The board of the Irish Blood Transfusion Service is to review its decision to centralise testing at its Dublin headquarters after an independent panel of experts recommended dual testing in Dublin and Cork.
The panel, which was charged with examining the issue last March, said testing services at the IBTS's Cork centre should not just be maintained but enhanced with additional infrastructure and expertise.
Mr Michael McLoone, chairman of the board of the IBTS, said it welcomed the report despite the fact that its core recommendation ran counter to its decision on testing.
"We welcomed obviously the finding that the blood system in Ireland is safe. But the board clearly acknowledges that there are issues in the report that need to be addressed," he said.
The board is due to consider the report in detail at a meeting next month, and a decision on whether to implement its recommendations will follow.
The report, which calls for the IBTS's Cork centre to be developed to a similar standard as its headquarters at St James's Hospital, Dublin, has major cost implications.
Mr McLoone said these would be examined before recommendations were made to the Minister for Health, Mr Martin. He added that "a dynamic programme of work" was already under way at the IBTS to implement the recommendations of many reports on the service over the past eight years.

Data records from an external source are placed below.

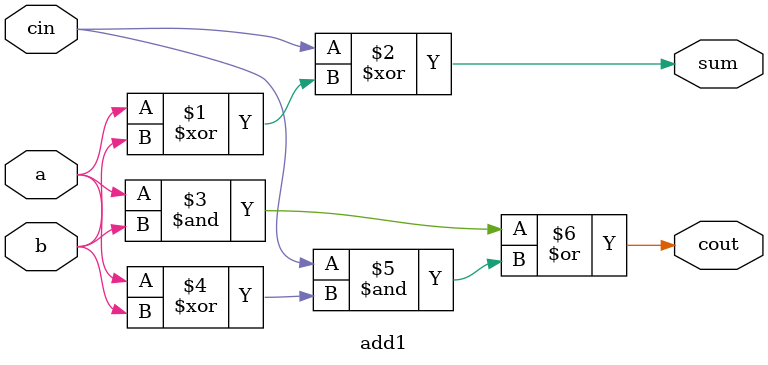
<source format=v>
module top_module (
    input [31:0] a,
    input [31:0] b,
    output [31:0] sum
);//
    wire c1;
    add16 adder161( .a(a[15:0]), .b(b[15:0]), .cin(0), .sum(sum[15:0]), .cout(c1) );
    add16 adder162( .a(a[31:16]), .b(b[31:16]), .cin(c1), .sum(sum[31:16]), .cout(0) );

endmodule

module add1 ( input a, input b, input cin,   output sum, output cout );

// Full adder module here
    assign sum = cin^(a^b);
    assign cout = a&b | cin & (a^b);

endmodule


</source>
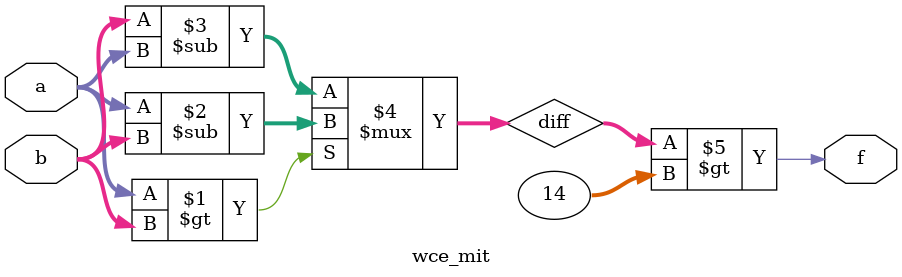
<source format=v>
module wce_mit(a, b, f);
parameter _bit = 9;
parameter wce = 14;
input [_bit - 1: 0] a;
input [_bit - 1: 0] b;
output f;
wire [_bit - 1: 0] diff;
assign diff = (a > b)? (a - b): (b - a);
assign f = (diff > wce);
endmodule

</source>
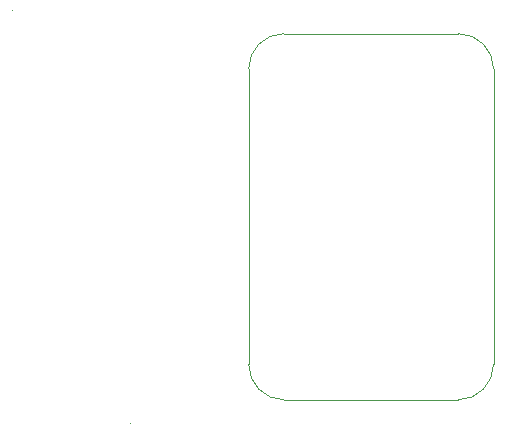
<source format=gbr>
%TF.GenerationSoftware,KiCad,Pcbnew,(5.1.9)-1*%
%TF.CreationDate,2021-11-16T01:46:06-03:00*%
%TF.ProjectId,20-10-adapter,32302d31-302d-4616-9461-707465722e6b,rev?*%
%TF.SameCoordinates,Original*%
%TF.FileFunction,Profile,NP*%
%FSLAX46Y46*%
G04 Gerber Fmt 4.6, Leading zero omitted, Abs format (unit mm)*
G04 Created by KiCad (PCBNEW (5.1.9)-1) date 2021-11-16 01:46:06*
%MOMM*%
%LPD*%
G01*
G04 APERTURE LIST*
%TA.AperFunction,Profile*%
%ADD10C,0.050000*%
%TD*%
G04 APERTURE END LIST*
D10*
X140750000Y-80000000D02*
G75*
G02*
X137750000Y-83000000I-3000000J0D01*
G01*
X123000000Y-83000000D02*
G75*
G02*
X120000000Y-80000000I0J3000000D01*
G01*
X137750000Y-52000000D02*
G75*
G02*
X140750000Y-55000000I0J-3000000D01*
G01*
X120000000Y-55000000D02*
G75*
G02*
X123000000Y-52000000I3000000J0D01*
G01*
X123000000Y-52000000D02*
X137750000Y-52000000D01*
X120000000Y-80000000D02*
X120000000Y-55000000D01*
X137750000Y-83000000D02*
X123000000Y-83000000D01*
X140750000Y-55000000D02*
X140750000Y-80000000D01*
X100000000Y-50000000D02*
X100000000Y-50000000D01*
X110000000Y-85000000D02*
X110000000Y-85000000D01*
M02*

</source>
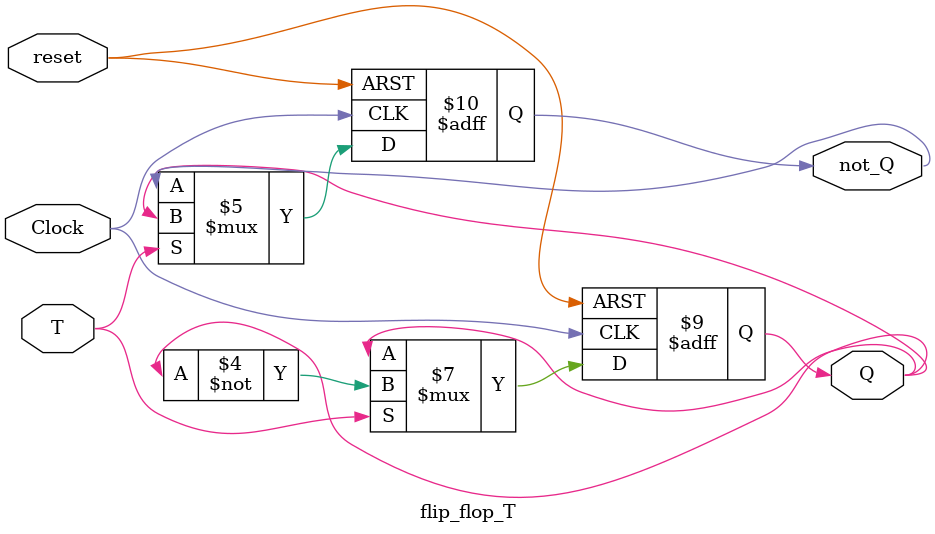
<source format=v>
module flip_flop_T (Clock, T, Q, not_Q, reset);
    input Clock, T, reset;
    output reg Q, not_Q; 
    always @(negedge reset, posedge Clock) begin
        if (reset == 0) begin
            Q = 1;
            not_Q = 0;
        end 
        else if (T == 1) begin
            Q <= ~Q;
            not_Q <= Q;
        end 
    end
endmodule
</source>
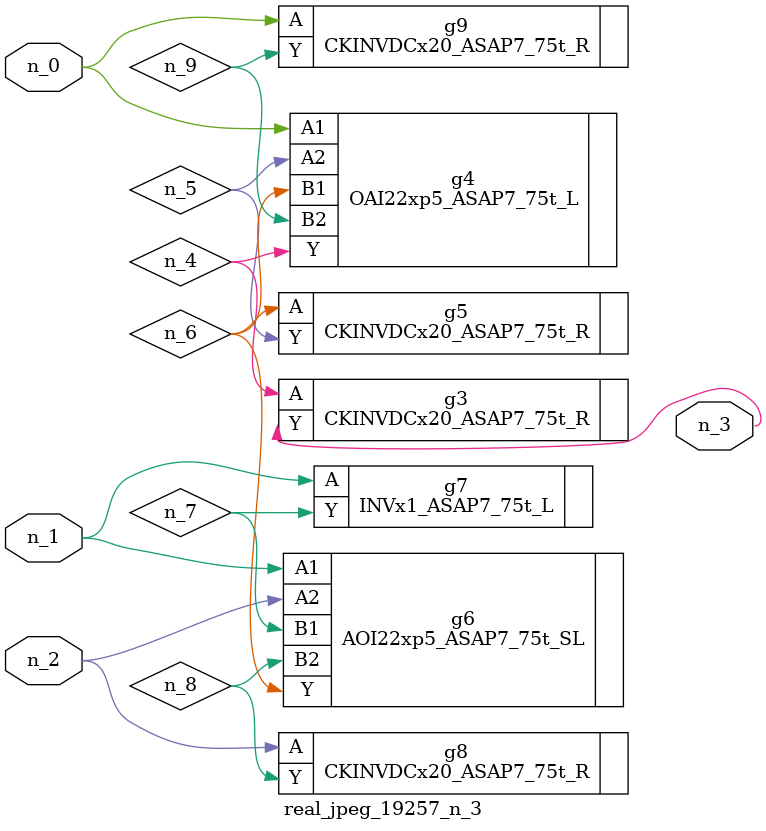
<source format=v>
module real_jpeg_19257_n_3 (n_1, n_0, n_2, n_3);

input n_1;
input n_0;
input n_2;

output n_3;

wire n_5;
wire n_8;
wire n_4;
wire n_6;
wire n_7;
wire n_9;

OAI22xp5_ASAP7_75t_L g4 ( 
.A1(n_0),
.A2(n_5),
.B1(n_6),
.B2(n_9),
.Y(n_4)
);

CKINVDCx20_ASAP7_75t_R g9 ( 
.A(n_0),
.Y(n_9)
);

AOI22xp5_ASAP7_75t_SL g6 ( 
.A1(n_1),
.A2(n_2),
.B1(n_7),
.B2(n_8),
.Y(n_6)
);

INVx1_ASAP7_75t_L g7 ( 
.A(n_1),
.Y(n_7)
);

CKINVDCx20_ASAP7_75t_R g8 ( 
.A(n_2),
.Y(n_8)
);

CKINVDCx20_ASAP7_75t_R g3 ( 
.A(n_4),
.Y(n_3)
);

CKINVDCx20_ASAP7_75t_R g5 ( 
.A(n_6),
.Y(n_5)
);


endmodule
</source>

The agency is already examining up to nine sites in Cork for the development of a new centre for the city and region. However, Government funding for the initiative has yet to be secured.
Also welcoming the report yesterday, Mr Batt O'Keeffe, chairman of the Southern Health Board, which has campaigned against the downgrading of services in Cork, said: "My members are now requesting immediate action by the IBTS in providing this new centre, and also requesting our Minister . . . to provide the necessary funding."
He was speaking at a press conference at the National Blood Centre, on a platform shared with the IBTS and the authors of the report, Prof Tommy Söderström, medical director of the Swedish Karolinska Institute; Prof John David Cash, president of the Royal College of Physicians in Edinburgh; and Prof Thomas Zuck, professor emeritus of the University of Cincinnati's Medical Centre.
Asked what merit the panel saw in centralising testing, Prof Zuck said the "most obvious one" was to save money.
The report noted that a recent IBTS document had claimed that consolidation of testing in one laboratory would produce labour savings of €320,000.
Like the other panellists, Prof Zuck criticised the fact that the computer systems in Dublin and Cork were currently incompatible. However, he said, to say the transfusion system was unsafe on that basis would be unduly alarming the public.
Of the share of work between Cork and Dublin, Prof Zuck added that the panel envisaged each centre testing its own collections whilst serving as a back-up for each other.
The Minister for Health, Mr Martin, said yesterday he was considering the conclusions of the report, and would not be drawn on the issue of funding.